REQUIREMENT 1: Transcribe the passage on the Wellsteps ROI calculator in full, with every line unchanged.
··· SELECTED PASSAGE ···
Materials Being Reviewed:

Wellsteps ROI Calculator . You input your number of employees, health spending, and goals for obesity and smoking cessation. The calculator will tell you how much money you can save through the Wellsteps program.

Summary of key figures and outcomes:

Wellsteps' Guaranteed ROI


Wellsteps' calculation tool

wellsteps003 wellsteps004

Questions for Wellsteps:

In the first example above, your model calculated massive savings even with no change in obesity and smoking. In the second example, your model calculated the same massive savings even with a huge increase in obesity and smoking. It seems that no matter what smoking and obesity data we enter once we factor out inflation itself, your ROI calculator reduces healthcare costs to a level below zero by 2019.   How is this possible?

ANS: Refused to answer

Shouldn’t a spike in smoking and obesity rates from 0% to 99% increase healthcare spending rather than reduce it?
··· MATERIAL PROVIDED ···
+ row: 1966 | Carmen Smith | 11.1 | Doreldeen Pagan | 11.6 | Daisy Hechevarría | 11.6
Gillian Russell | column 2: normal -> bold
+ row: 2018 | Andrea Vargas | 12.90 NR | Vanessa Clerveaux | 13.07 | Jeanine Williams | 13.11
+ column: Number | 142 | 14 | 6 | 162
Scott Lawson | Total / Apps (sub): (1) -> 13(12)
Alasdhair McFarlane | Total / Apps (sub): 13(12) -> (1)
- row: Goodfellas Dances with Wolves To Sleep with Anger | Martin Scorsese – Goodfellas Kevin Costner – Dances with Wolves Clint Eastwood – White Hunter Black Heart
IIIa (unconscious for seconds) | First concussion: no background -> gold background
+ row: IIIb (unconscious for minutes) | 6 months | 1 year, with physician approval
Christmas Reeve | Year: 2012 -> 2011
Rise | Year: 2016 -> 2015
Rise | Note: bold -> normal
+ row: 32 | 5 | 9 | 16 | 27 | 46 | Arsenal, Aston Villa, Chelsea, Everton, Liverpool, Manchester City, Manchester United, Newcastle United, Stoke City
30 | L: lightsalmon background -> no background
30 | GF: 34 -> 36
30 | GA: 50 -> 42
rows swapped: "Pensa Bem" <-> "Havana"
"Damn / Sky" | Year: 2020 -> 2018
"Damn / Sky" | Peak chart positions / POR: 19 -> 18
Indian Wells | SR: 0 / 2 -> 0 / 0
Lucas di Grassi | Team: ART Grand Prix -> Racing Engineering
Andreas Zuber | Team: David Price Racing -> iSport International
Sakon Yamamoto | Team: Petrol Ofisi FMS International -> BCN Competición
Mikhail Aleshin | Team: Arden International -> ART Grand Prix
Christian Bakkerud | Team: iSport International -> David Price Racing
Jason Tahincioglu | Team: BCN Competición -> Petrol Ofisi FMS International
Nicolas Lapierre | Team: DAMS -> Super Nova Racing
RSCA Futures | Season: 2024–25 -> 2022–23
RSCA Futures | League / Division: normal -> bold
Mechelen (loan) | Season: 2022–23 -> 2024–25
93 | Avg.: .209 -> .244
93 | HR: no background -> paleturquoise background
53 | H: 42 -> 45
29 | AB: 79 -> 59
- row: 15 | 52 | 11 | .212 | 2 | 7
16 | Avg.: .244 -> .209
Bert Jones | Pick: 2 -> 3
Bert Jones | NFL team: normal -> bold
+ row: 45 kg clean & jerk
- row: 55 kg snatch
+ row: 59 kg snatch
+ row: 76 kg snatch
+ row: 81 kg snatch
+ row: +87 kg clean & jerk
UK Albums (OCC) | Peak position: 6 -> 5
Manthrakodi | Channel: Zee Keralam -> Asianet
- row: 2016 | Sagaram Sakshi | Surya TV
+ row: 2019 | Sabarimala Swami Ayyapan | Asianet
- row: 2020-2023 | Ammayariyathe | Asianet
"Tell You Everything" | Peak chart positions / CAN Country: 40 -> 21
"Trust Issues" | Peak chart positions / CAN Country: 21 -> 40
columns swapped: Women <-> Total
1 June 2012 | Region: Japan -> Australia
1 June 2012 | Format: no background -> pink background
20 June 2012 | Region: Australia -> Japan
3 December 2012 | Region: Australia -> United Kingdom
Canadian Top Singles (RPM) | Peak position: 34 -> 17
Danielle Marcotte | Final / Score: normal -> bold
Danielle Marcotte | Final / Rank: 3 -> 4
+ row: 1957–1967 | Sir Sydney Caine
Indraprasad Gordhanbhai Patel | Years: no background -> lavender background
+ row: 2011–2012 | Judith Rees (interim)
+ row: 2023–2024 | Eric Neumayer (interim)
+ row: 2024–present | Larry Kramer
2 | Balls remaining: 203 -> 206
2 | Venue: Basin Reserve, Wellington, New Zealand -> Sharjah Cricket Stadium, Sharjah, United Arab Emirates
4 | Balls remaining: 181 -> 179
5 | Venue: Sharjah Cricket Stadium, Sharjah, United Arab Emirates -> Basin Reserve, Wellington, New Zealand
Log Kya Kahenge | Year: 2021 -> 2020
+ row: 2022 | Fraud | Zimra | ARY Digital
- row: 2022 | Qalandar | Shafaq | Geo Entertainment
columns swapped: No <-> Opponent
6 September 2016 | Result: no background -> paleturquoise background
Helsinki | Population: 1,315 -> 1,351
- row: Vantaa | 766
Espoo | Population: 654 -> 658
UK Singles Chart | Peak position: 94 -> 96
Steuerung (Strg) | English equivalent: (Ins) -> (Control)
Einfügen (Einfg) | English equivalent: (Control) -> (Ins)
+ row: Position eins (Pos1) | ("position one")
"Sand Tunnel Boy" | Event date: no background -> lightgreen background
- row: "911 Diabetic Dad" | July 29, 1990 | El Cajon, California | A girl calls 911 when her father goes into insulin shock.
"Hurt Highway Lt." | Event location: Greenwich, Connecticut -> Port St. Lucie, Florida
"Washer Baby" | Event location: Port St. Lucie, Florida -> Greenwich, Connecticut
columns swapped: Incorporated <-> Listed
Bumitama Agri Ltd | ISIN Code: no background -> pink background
···
REQUIREMENT 2: Restate the records word for word, from their first line through the line with "53 | H: 42 -> 45".

WRITTEN RESPONSE 1:
Materials Being Reviewed:

Wellsteps ROI Calculator . You input your number of employees, health spending, and goals for obesity and smoking cessation. The calculator will tell you how much money you can save through the Wellsteps program.

Summary of key figures and outcomes:

Wellsteps' Guaranteed ROI


Wellsteps' calculation tool

wellsteps003 wellsteps004

Questions for Wellsteps:

In the first example above, your model calculated massive savings even with no change in obesity and smoking. In the second example, your model calculated the same massive savings even with a huge increase in obesity and smoking. It seems that no matter what smoking and obesity data we enter once we factor out inflation itself, your ROI calculator reduces healthcare costs to a level below zero by 2019.   How is this possible?

ANS: Refused to answer

Shouldn’t a spike in smoking and obesity rates from 0% to 99% increase healthcare spending rather than reduce it?

WRITTEN RESPONSE 2:
+ row: 1966 | Carmen Smith | 11.1 | Doreldeen Pagan | 11.6 | Daisy Hechevarría | 11.6
Gillian Russell | column 2: normal -> bold
+ row: 2018 | Andrea Vargas | 12.90 NR | Vanessa Clerveaux | 13.07 | Jeanine Williams | 13.11
+ column: Number | 142 | 14 | 6 | 162
Scott Lawson | Total / Apps (sub): (1) -> 13(12)
Alasdhair McFarlane | Total / Apps (sub): 13(12) -> (1)
- row: Goodfellas Dances with Wolves To Sleep with Anger | Martin Scorsese – Goodfellas Kevin Costner – Dances with Wolves Clint Eastwood – White Hunter Black Heart
IIIa (unconscious for seconds) | First concussion: no background -> gold background
+ row: IIIb (unconscious for minutes) | 6 months | 1 year, with physician approval
Christmas Reeve | Year: 2012 -> 2011
Rise | Year: 2016 -> 2015
Rise | Note: bold -> normal
+ row: 32 | 5 | 9 | 16 | 27 | 46 | Arsenal, Aston Villa, Chelsea, Everton, Liverpool, Manchester City, Manchester United, Newcastle United, Stoke City
30 | L: lightsalmon background -> no background
30 | GF: 34 -> 36
30 | GA: 50 -> 42
rows swapped: "Pensa Bem" <-> "Havana"
"Damn / Sky" | Year: 2020 -> 2018
"Damn / Sky" | Peak chart positions / POR: 19 -> 18
Indian Wells | SR: 0 / 2 -> 0 / 0
Lucas di Grassi | Team: ART Grand Prix -> Racing Engineering
Andreas Zuber | Team: David Price Racing -> iSport International
Sakon Yamamoto | Team: Petrol Ofisi FMS International -> BCN Competición
Mikhail Aleshin | Team: Arden International -> ART Grand Prix
Christian Bakkerud | Team: iSport International -> David Price Racing
Jason Tahincioglu | Team: BCN Competición -> Petrol Ofisi FMS International
Nicolas Lapierre | Team: DAMS -> Super Nova Racing
RSCA Futures | Season: 2024–25 -> 2022–23
RSCA Futures | League / Division: normal -> bold
Mechelen (loan) | Season: 2022–23 -> 2024–25
93 | Avg.: .209 -> .244
93 | HR: no background -> paleturquoise background
53 | H: 42 -> 45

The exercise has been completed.